Она не ответила. Она отвернулась. Она провела в молчании минуты две, вслушиваясь во что-то, одной лишь ей ведомое.
– Помни всегда, Авраам. Мы – евреи.
Я почувствовал, что моя мать в этом мире надолго не задержится.
* * *
Мазуза мы не видели больше месяца. Мы даже не могли добиться от военных властей, чтобы нам сообщили о его состоянии или о том, какие обвинения против него выдвинуты. Отец нанял адвоката, одного из лучших в Мадине, за четыреста пятьдесят доларов. В соответствии с установленным порядком к Мазузу был допущен представитель Красного креста, и, наконец, состоялось свидание. Я не ходил на него. Не знаю, почему. Были отец и сестры. Аниса не брали – во-первых, боялись, что он натворит там что-нибудь, и у нас будут неприятности, во-вторых, папа прекрасно знал, во что его втянул Мазуз, и не хотел, чтобы он лишний раз светился в полиции. Одно дело фотоснимки Аниса – они у евреев, конечно же, есть – а другое – живьем, так сказать. Чем меньше народу его знают в лицо, а не по фотографии, тем лучше.

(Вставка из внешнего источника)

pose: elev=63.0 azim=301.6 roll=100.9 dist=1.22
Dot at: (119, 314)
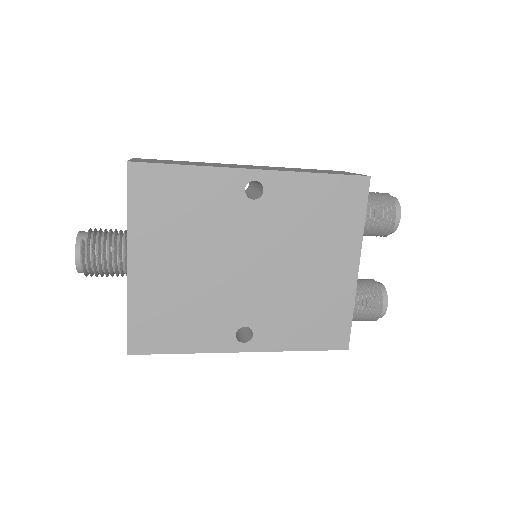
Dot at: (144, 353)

Когда отец вернулся, я спросил:
– Ну, как он выглядит?
– Бледненький, – коротко ответил отец.
Впоследствии выяснилось, что на допросах его раздевали донага и обливали холодной водой. Бить, правда, не били. Допросы велись на уровне:
– Расскажи нам, что ты сделал?
– Я ничего не сделал.
– Расскажи нам, что ты сделал.
– О чем мне рассказывать? Я ничего не знаю.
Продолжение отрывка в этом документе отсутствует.